__Task requirements__. State how many of the lines below contain the string "family". Case counts, and the reply should be the number alone.
------ Information provided ------
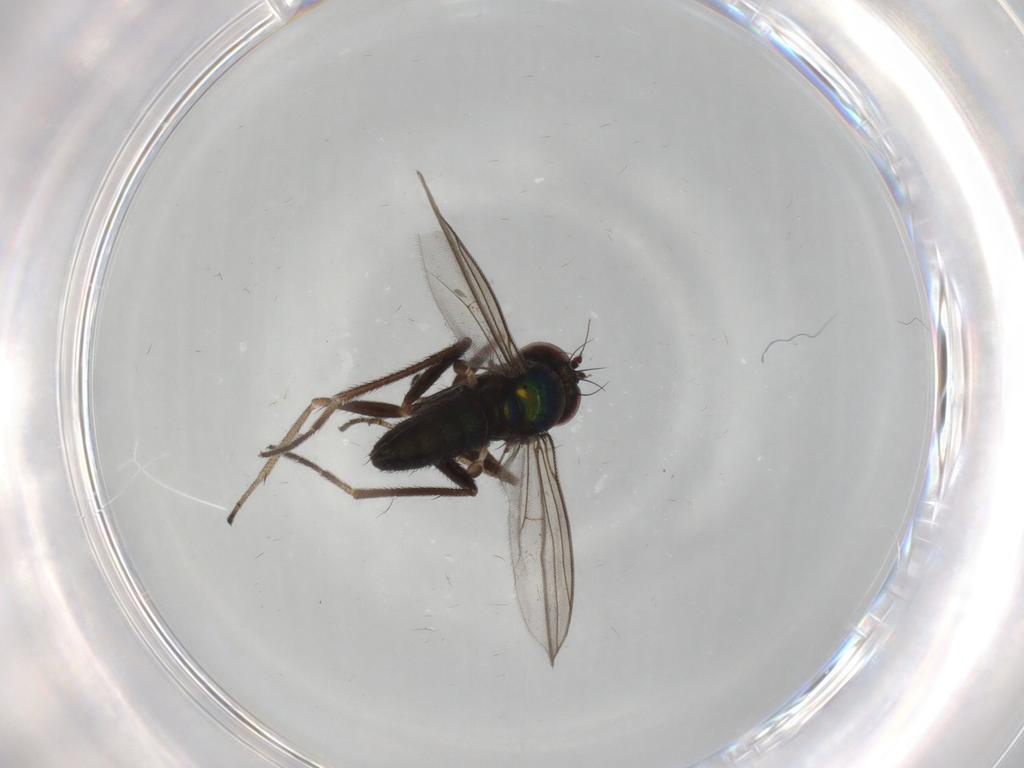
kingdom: Animalia
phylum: Arthropoda
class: Insecta
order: Diptera
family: Dolichopodidae
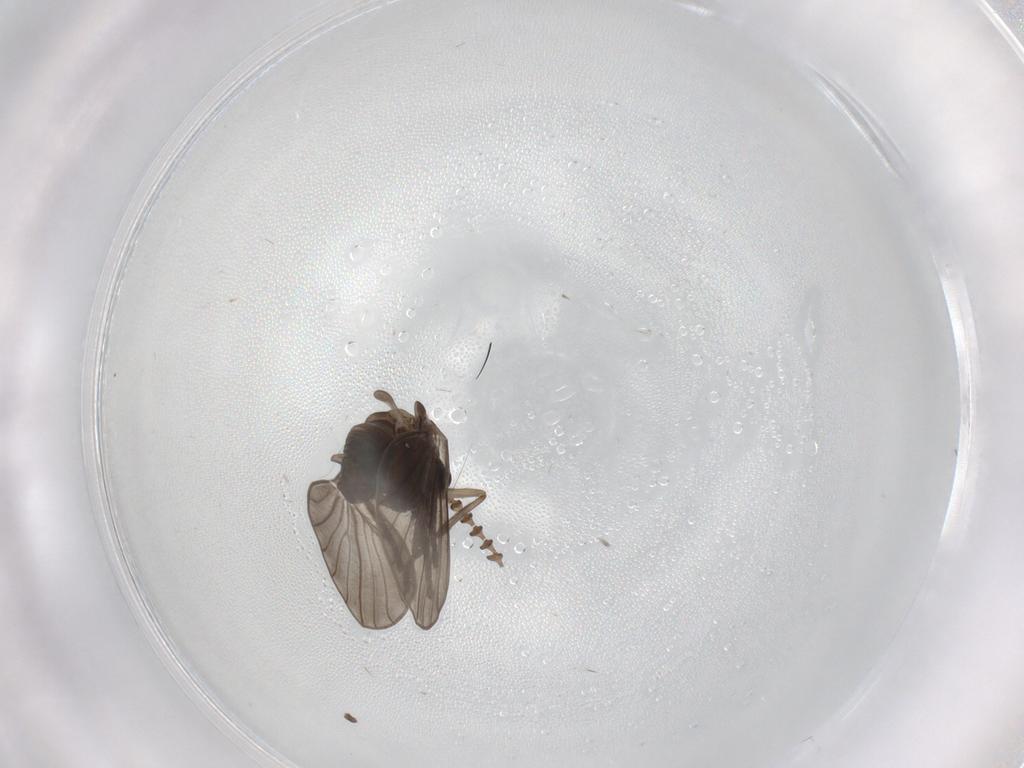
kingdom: Animalia
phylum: Arthropoda
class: Insecta
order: Diptera
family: Psychodidae
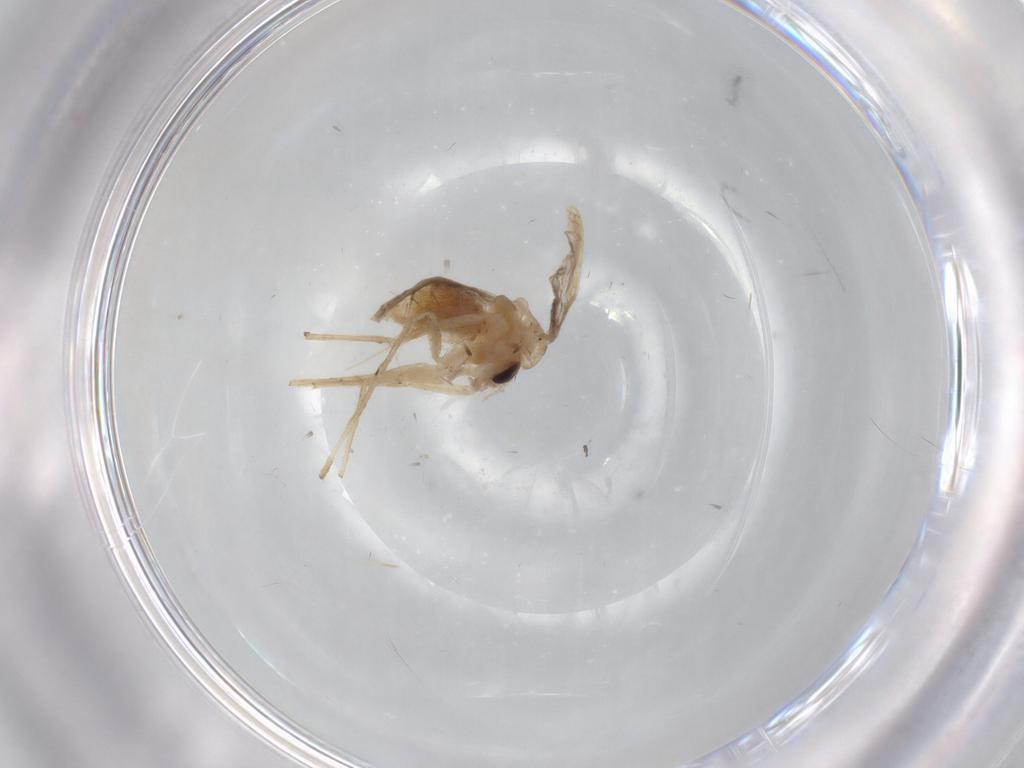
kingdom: Animalia
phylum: Arthropoda
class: Insecta
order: Diptera
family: Chironomidae
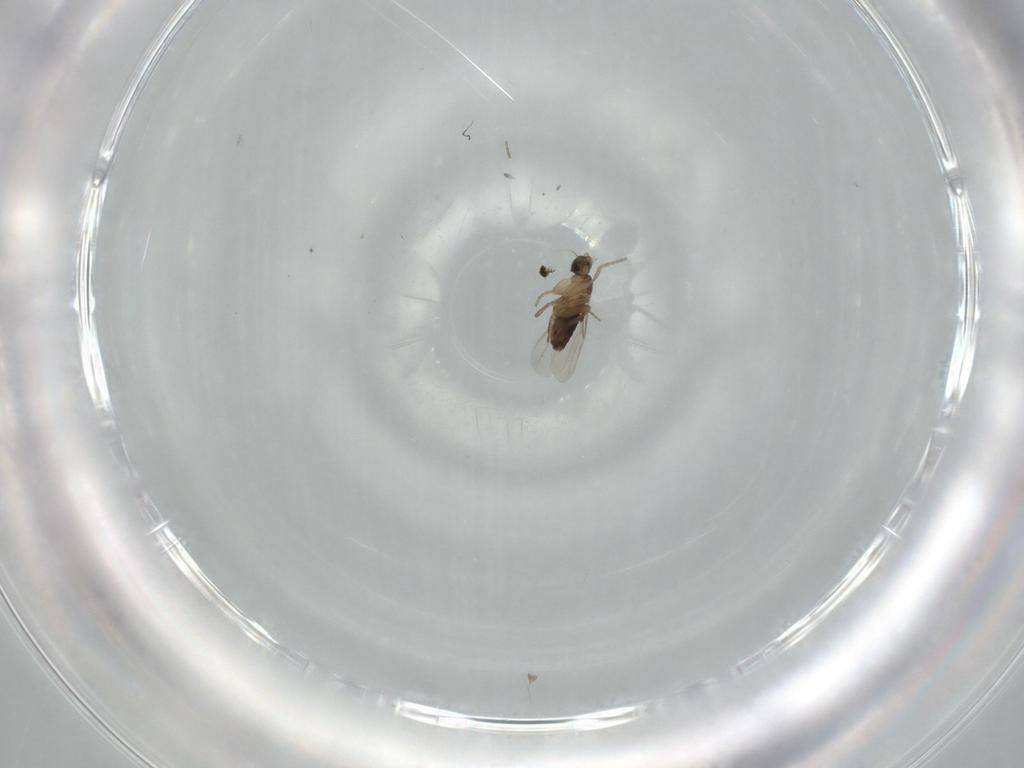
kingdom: Animalia
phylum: Arthropoda
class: Insecta
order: Diptera
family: Phoridae
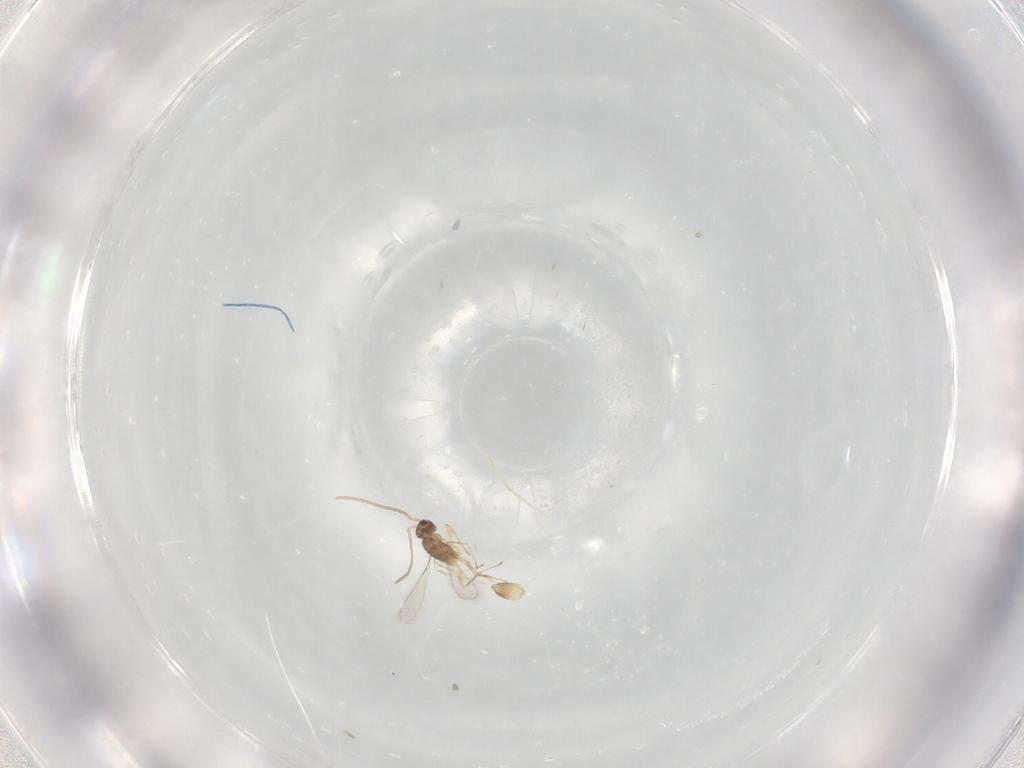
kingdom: Animalia
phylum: Arthropoda
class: Insecta
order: Hymenoptera
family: Mymaridae
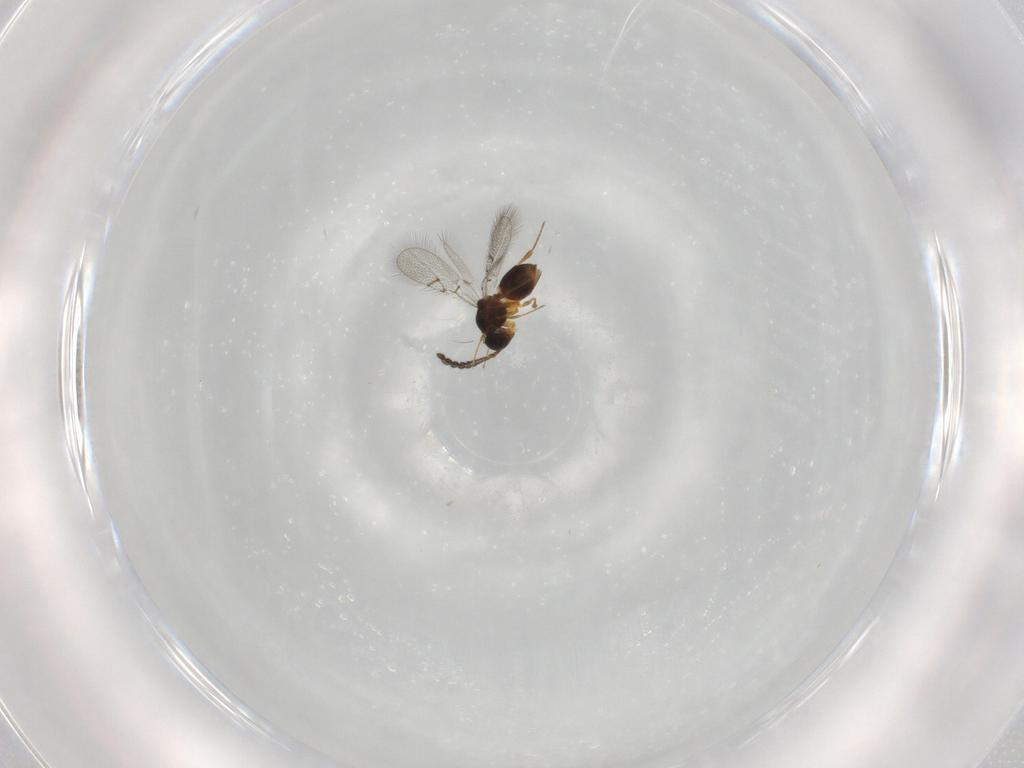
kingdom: Animalia
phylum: Arthropoda
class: Insecta
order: Hymenoptera
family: Figitidae
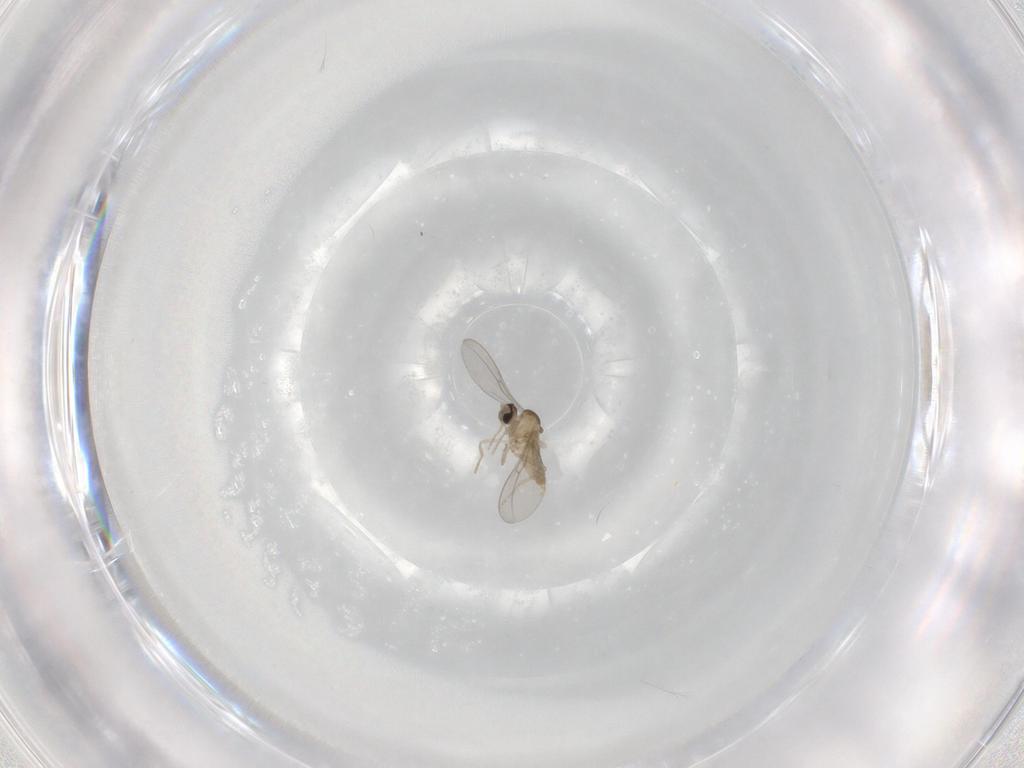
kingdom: Animalia
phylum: Arthropoda
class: Insecta
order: Diptera
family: Cecidomyiidae
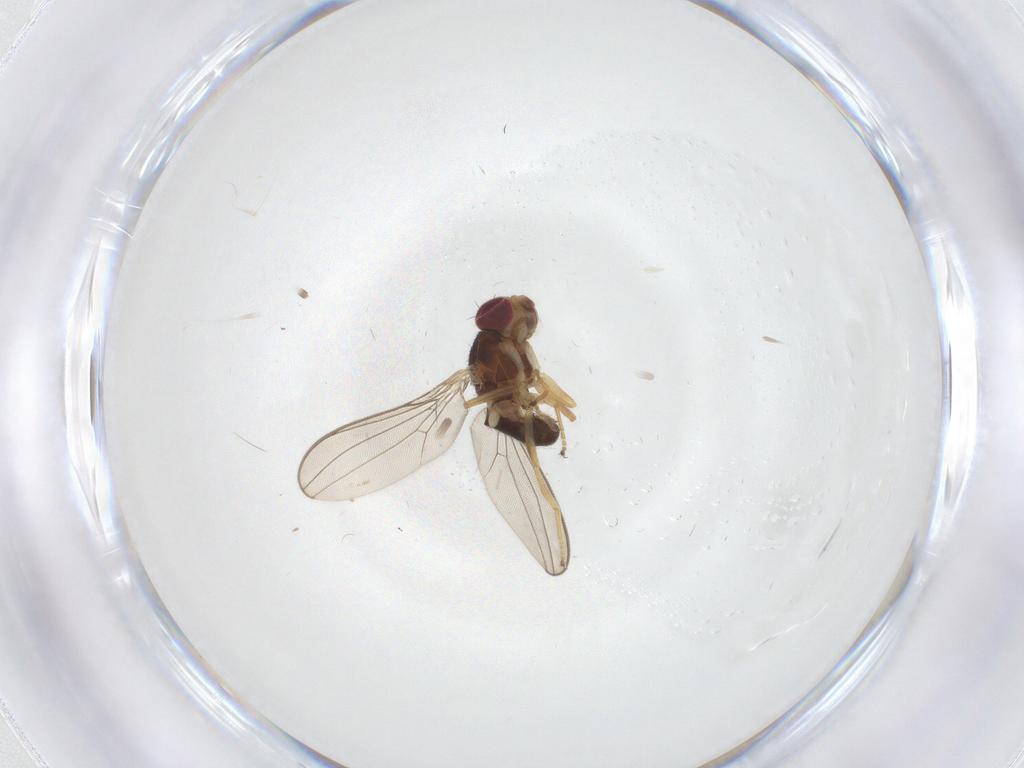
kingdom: Animalia
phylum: Arthropoda
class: Insecta
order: Diptera
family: Asteiidae
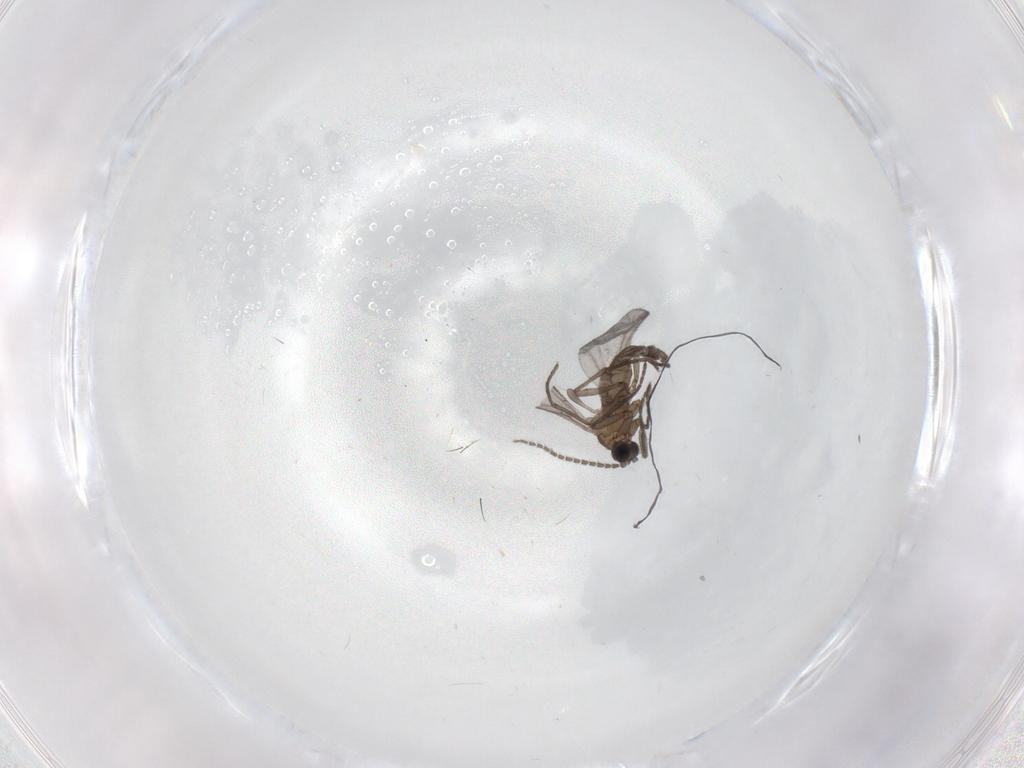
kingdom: Animalia
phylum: Arthropoda
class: Insecta
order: Diptera
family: Sciaridae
------
__Exercise result__. 9